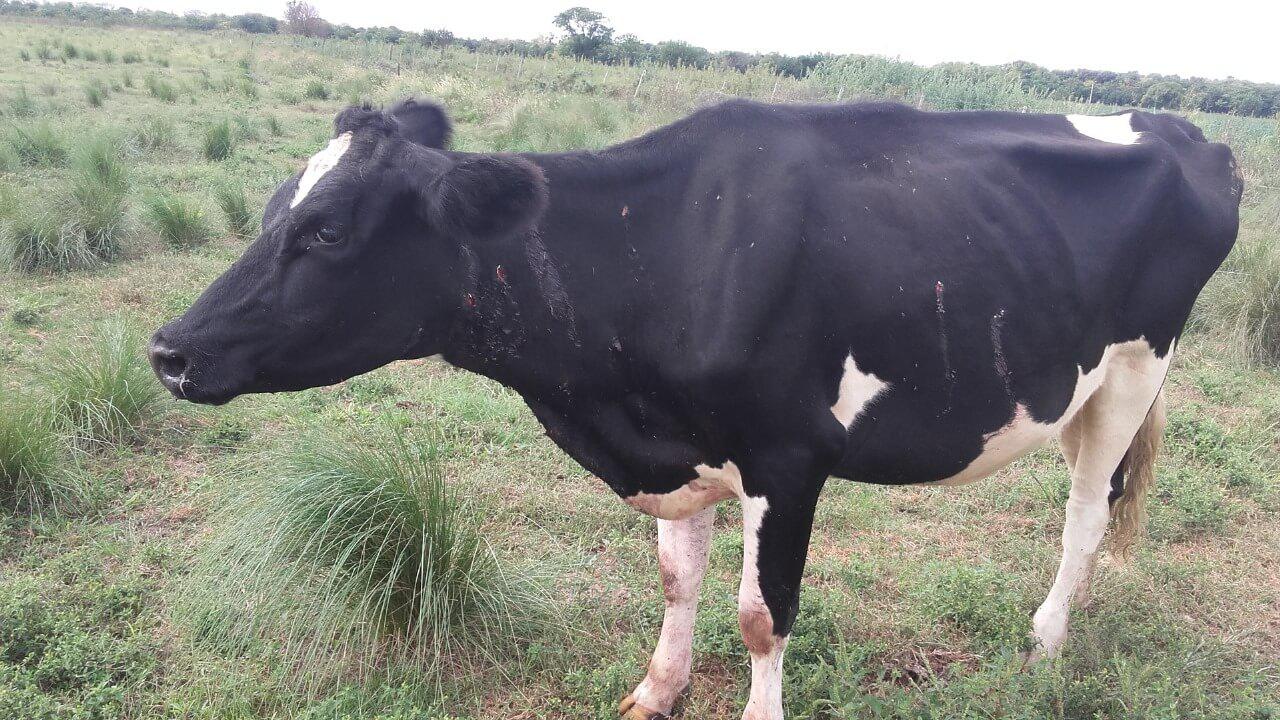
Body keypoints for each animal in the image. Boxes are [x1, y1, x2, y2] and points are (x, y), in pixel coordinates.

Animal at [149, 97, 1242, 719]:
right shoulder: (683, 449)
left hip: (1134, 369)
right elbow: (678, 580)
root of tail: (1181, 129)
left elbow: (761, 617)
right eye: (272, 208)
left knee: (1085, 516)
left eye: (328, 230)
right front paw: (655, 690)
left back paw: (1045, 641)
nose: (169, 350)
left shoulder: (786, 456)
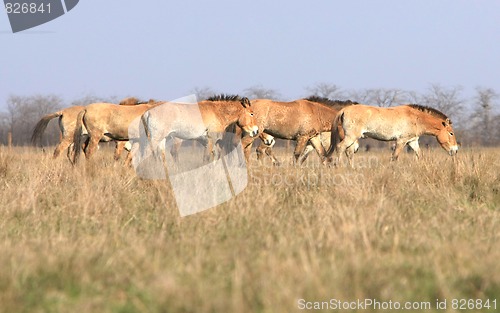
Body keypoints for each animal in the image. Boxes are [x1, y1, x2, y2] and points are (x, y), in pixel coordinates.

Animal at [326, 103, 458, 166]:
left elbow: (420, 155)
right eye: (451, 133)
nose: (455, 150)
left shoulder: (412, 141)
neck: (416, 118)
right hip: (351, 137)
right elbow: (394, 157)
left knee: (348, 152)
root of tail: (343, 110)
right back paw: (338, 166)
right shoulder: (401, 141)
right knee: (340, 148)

┄┄┄┄┄┄

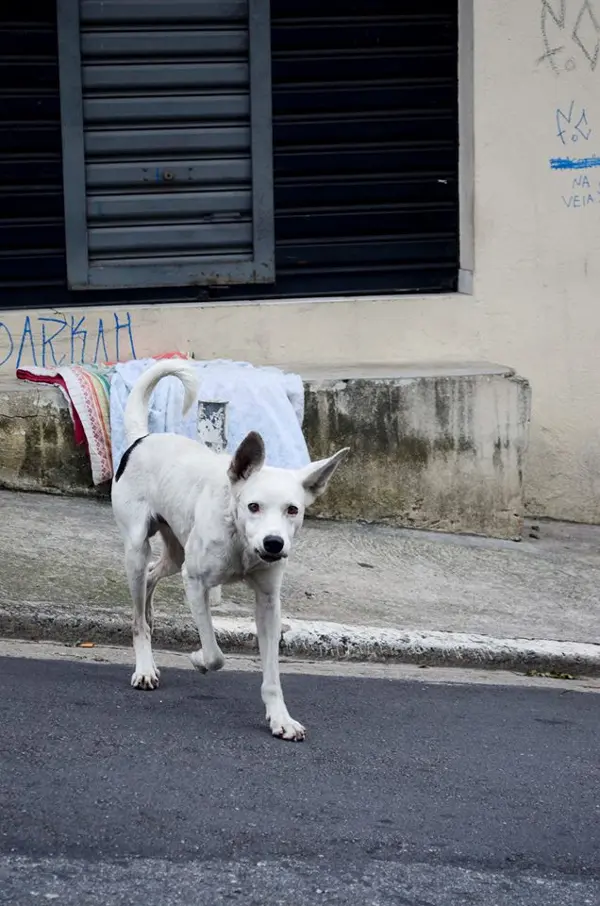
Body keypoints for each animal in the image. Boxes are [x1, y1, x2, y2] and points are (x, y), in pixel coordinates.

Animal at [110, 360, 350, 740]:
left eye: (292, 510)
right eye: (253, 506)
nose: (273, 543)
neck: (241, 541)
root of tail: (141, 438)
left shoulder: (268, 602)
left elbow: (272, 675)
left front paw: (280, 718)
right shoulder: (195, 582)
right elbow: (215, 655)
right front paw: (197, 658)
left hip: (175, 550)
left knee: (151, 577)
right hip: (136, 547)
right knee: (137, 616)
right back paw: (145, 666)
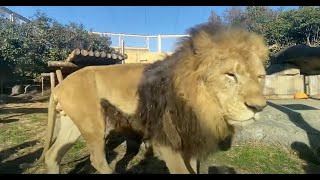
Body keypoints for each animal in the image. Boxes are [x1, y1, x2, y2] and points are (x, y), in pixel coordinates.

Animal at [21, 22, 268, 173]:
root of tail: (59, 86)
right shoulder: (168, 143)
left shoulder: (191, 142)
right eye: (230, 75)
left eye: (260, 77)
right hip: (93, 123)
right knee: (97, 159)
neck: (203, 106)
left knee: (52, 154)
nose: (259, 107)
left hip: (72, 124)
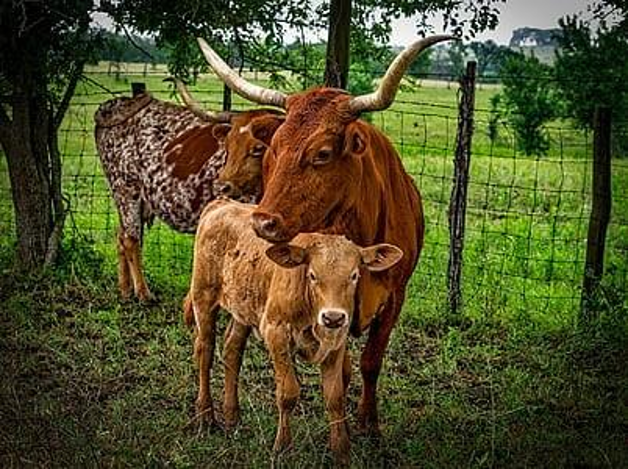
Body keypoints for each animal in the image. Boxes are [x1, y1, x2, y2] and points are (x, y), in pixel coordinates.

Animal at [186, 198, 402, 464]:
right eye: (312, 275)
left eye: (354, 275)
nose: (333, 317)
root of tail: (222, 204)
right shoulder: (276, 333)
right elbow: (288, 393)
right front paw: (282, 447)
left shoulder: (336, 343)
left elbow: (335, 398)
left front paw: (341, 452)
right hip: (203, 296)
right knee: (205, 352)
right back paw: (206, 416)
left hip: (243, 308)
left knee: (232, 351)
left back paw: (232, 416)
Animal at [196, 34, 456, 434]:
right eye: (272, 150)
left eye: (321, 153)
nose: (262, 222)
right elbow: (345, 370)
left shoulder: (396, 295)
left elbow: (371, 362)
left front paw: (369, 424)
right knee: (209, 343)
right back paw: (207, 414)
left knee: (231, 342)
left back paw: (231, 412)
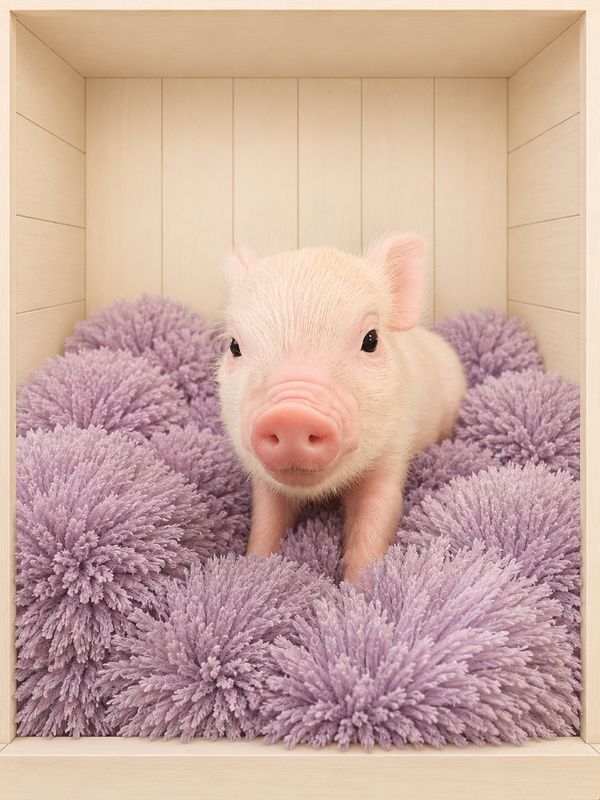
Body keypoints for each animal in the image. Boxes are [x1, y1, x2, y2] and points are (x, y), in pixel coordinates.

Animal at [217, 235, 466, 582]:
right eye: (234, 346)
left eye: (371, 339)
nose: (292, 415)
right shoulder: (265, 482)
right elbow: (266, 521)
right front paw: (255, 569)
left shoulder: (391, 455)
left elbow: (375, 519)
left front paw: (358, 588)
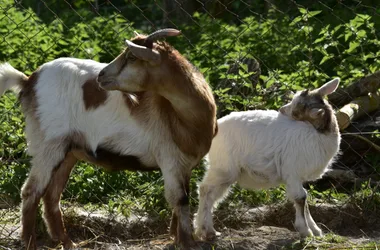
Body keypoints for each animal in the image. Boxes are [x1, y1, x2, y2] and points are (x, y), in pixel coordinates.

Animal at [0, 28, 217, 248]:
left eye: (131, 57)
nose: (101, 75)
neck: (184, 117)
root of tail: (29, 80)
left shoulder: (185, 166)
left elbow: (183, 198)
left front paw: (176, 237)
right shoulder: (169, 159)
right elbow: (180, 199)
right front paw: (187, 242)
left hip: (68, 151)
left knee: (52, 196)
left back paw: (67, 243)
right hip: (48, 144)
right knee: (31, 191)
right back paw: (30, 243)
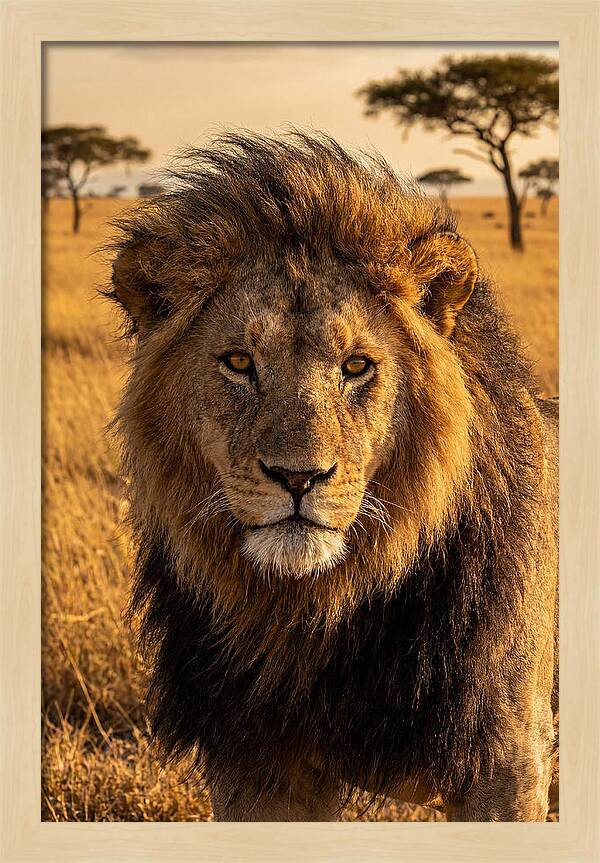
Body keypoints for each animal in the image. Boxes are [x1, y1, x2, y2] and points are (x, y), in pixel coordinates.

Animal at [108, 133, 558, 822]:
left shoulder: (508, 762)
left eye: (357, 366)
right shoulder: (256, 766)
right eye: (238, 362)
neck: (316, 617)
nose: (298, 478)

┄┄┄┄┄┄

**EXERCISE OBJECTIVE:**
Your answer is the exact run of lines above from the one with "right shoulder: (195, 582)" through the one with "root of tail: (59, 86)", both ends included, minus any picture.

**EXERCISE RESPONSE:**
right shoulder: (195, 582)
right elbow: (215, 655)
right front paw: (197, 658)
left hip: (175, 550)
left knee: (151, 577)
right hip: (136, 547)
right knee: (137, 616)
right back paw: (145, 666)
Body keypoints for each animal in the image. Boxes are [x1, y1, x2, y2] and points are (x, y), in pixel coordinates.

Animal at [21, 22, 268, 173]:
root of tail: (59, 86)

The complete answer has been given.